Assay of THP-1 cell adhesion to HUVECs
Human THP-1 monocytic leukemia cells (American Type Culture Collection, Manassas, VA, USA) were maintained in RPMI 1640 medium supplemented with 1% GultaMAX (Life Technologies Corporation, Carlsbad, CA, USA) and 1% fetal bovine serum (NICHIREI BIOSCIENCES INC, Tokyo, Japan). THP-1 cells were labeled with 3 mM BCECF-AM (Dojindo, Kumamoto, Japan) at 37°C for 30 min according to the supplier’s recommendation. THP-1 cell adhesion to HUVECs was assayed according to the method described previously . Briefly, HUVECs were treated with or without 100 μg/ml non-glycated BSA or 3% citrated human plasma in the presence or absence of 30 nM rivaroxaban for 4 hr, and then incubated with BCECF-AM-labeled THP-1 cells for 4 hr. After the incubation, nonadherent THP-1 cells were removed by washing the HUVECs gently. Fluorescent intensities of the adherent THP-1 cells were measured.
Western blot analysis
HUVECs were treated with or without 100 μg/ml AGE-BSA or 100 μg/ml non-glycated BSA for 4 hr. Then proteins were extracted from HUVECs with lysis buffer, separated by SDS-PAGE and transferred to nitrocellulose membranes as described previously . Membranes were probed with antibodies raised against PAR-1 (Santa Cruz Biotechnology Inc., Delaware, CA, USA) or α-tubulin (Santa Cruz Biotechnology Inc.), and then immune complexes were visualized with an enhanced chemiluminescence detection system (Amersham Bioscience, Buckinghamshire, United Kingdom).
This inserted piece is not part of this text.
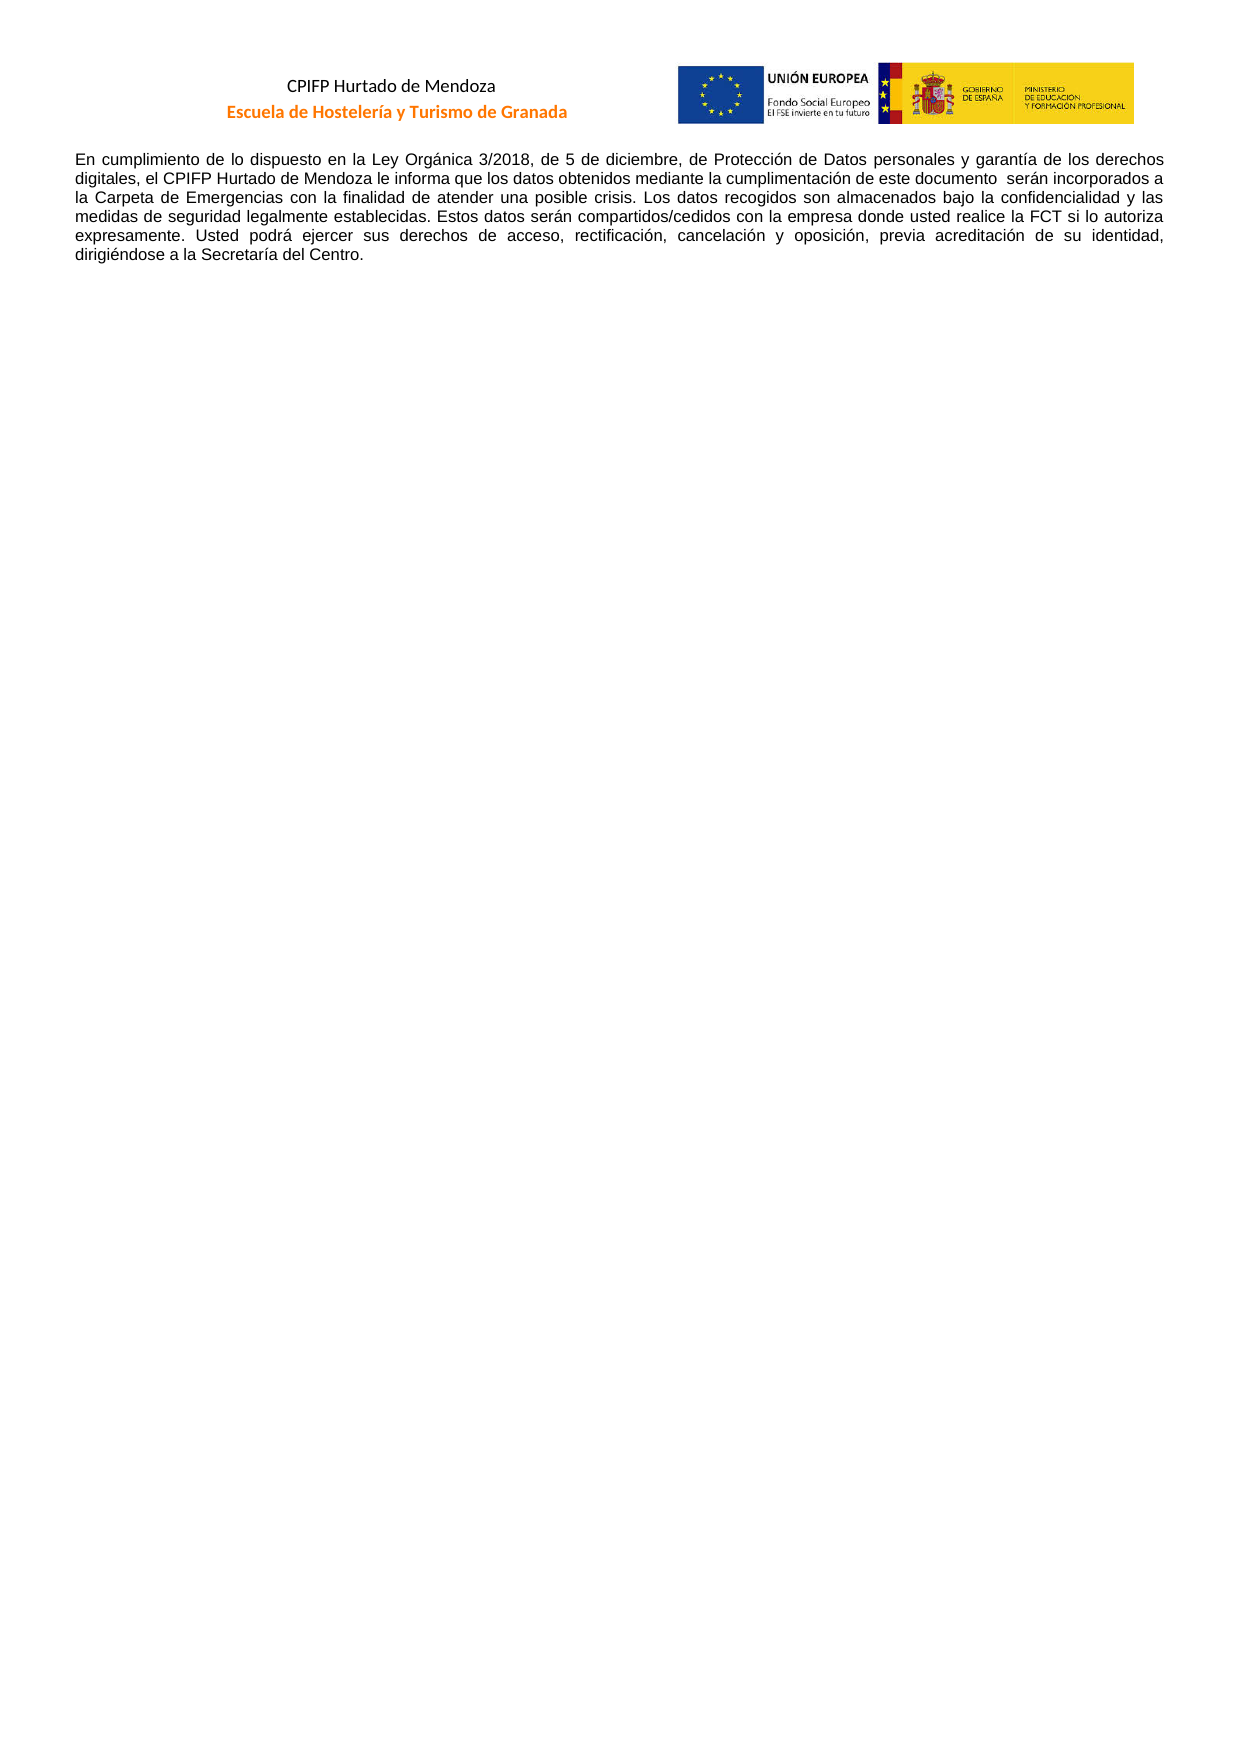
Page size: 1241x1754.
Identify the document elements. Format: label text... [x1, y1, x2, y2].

text En cumplimiento de lo dispuesto en la Ley Orgánica 3/2018, de 5 de diciembre, de Protección de Datos personales y garantía de los derechos digitales, el CPIFP Hurtado de Mendoza le informa que los datos obtenidos mediante la cumplimentación de este documento serán incorporados a la Carpeta de Emergencias con la finalidad de atender una posible crisis. Los datos recogidos son almacenados bajo la confidencialidad y las medidas de seguridad legalmente establecidas. Estos datos serán compartidos/cedidos con la empresa donde usted realice la FCT si lo autoriza expresamente. Usted podrá ejercer sus derechos de acceso, rectificación, cancelación y oposición, previa acreditación de su identidad, dirigiéndose a la Secretaría del Centro. [75, 149, 1165, 264]
picture [674, 62, 1134, 124]
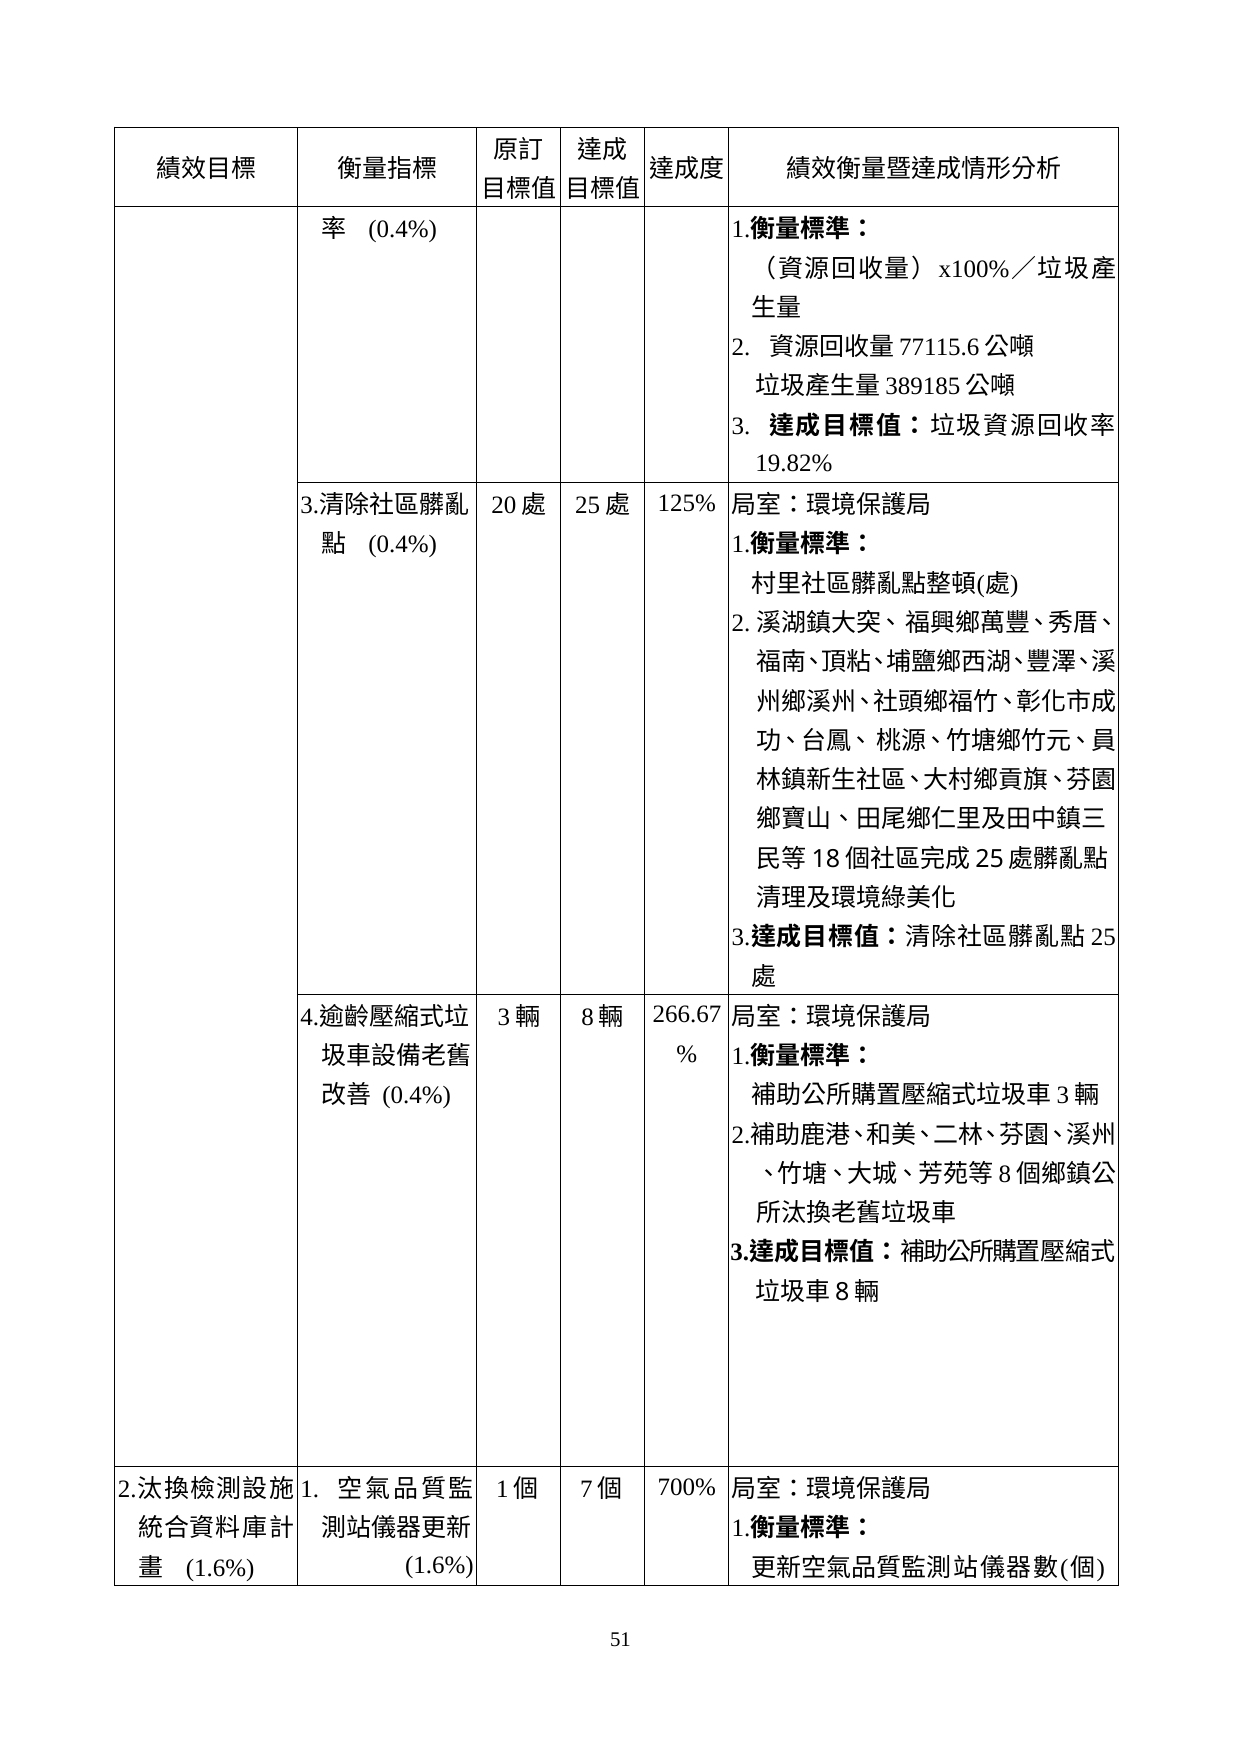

All values were presented as means ± standard error. Student’s t-test or one-way analysis of variance followed Tukey’s test was performed for statistical comparisons; p < 0.05 was considered significant. All statistical analyses were performed with the use of the PASW Statistics system (version 18.0; IBM Corporation, New York, NY, USA).